Work task A: List every source citation, with authors and year, that appears in the passage on team flow in virtual teams.
Work task B: According to the passage on team flow in virtual teams, how can a deviation of the perceived demand-skill balance be improved?
Work task C: In the passage on team flow in virtual teams, reproduce the portion from "What Could Real-Time" up to and including "et al., 2013).", swapping "meditation" for "breathing exercise".

Passage provided:
Another potential challenge is the situation that people could be too diverse in terms of individual differences or team roles (Driskell et al., 2017) – for one single machine learning approach analyzing their cognitive state and the interaction with their colleagues. It might come out that there are some different types (clusters) of people in the virtual teams having similar properties so that one machine learning configuration works better for one cluster, another for another. It would not be efficient to develop completely isolated machine learning systems for all clusters separately from each other. The machine learning system incorporating the parametric models for different clusters can be helpful to avoid the completely independent systems for each cluster type. When assigning concrete values to the parameters, the generic system can be converted into a concrete system for a certain cluster or team roles. Estimating these meta-parameters can be realized by a supervised machine learning approach.
To train the algorithm, subjective measures of team flow will be needed, potentially complemented by observer ratings. Even after an algorithm has been identified, such subjective measures should be used at least intermittently to complement objective data and to validate and improve the algorithm.
Interventions to Foster Flow in Virtual Teams
A machine learning system that identifies team flow can help not only to measure, but also to promote team flow and its dynamics over time. This means, the machine learning system can be used as a decision support system, that can identify team processes as fostering or hindering for team flow and provide feedback if team processes deviate significantly from their optimal level. The level of support by the machine learning system can vary along a continuum of low to high support starting with information and feedback only, up to the proposal of suitable interventions (Peifer et al., 2020a). Also, the decision authority may range from full authority by the team members/team leader up to full authority by the system (Parasuraman et al., 2000), e.g., the system can mute speakers or send automated instructions on interventions or on how to proceed.
What Could Real-Time Interventions Look Like?
The specific intervention depends on which team flow indicator deviates from its optimal level. In the case that indicators reflecting absorption deviate, the machine learning system could propose a pause or a meditation in order to regain energy and focus (Peifer and Tan, 2021). A deviation of the perceived demand-skill balance can be improved by re-defining individual goals, or social support. If enjoyment is lacking, the machine learning system could propose team interventions that foster positive emotions, such as providing compliments to each other, or the use of humor. A huge selection of potential interventions can be found in the field of positive psychology (Meyers et al., 2013).

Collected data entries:
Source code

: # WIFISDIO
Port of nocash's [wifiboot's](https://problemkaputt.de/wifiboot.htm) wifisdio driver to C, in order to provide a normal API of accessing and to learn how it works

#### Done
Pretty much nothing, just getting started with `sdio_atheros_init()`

Exercise output A:
- Driskell et al., 2017
- Peifer et al., 2020a
- Parasuraman et al., 2000
- Peifer and Tan, 2021
- Meyers et al., 2013

Exercise output B: By re-defining individual goals, or by social support.

Exercise output C:
What Could Real-Time Interventions Look Like?
The specific intervention depends on which team flow indicator deviates from its optimal level. In the case that indicators reflecting absorption deviate, the machine learning system could propose a pause or a breathing exercise in order to regain energy and focus (Peifer and Tan, 2021). A deviation of the perceived demand-skill balance can be improved by re-defining individual goals, or social support. If enjoyment is lacking, the machine learning system could propose team interventions that foster positive emotions, such as providing compliments to each other, or the use of humor. A huge selection of potential interventions can be found in the field of positive psychology (Meyers et al., 2013).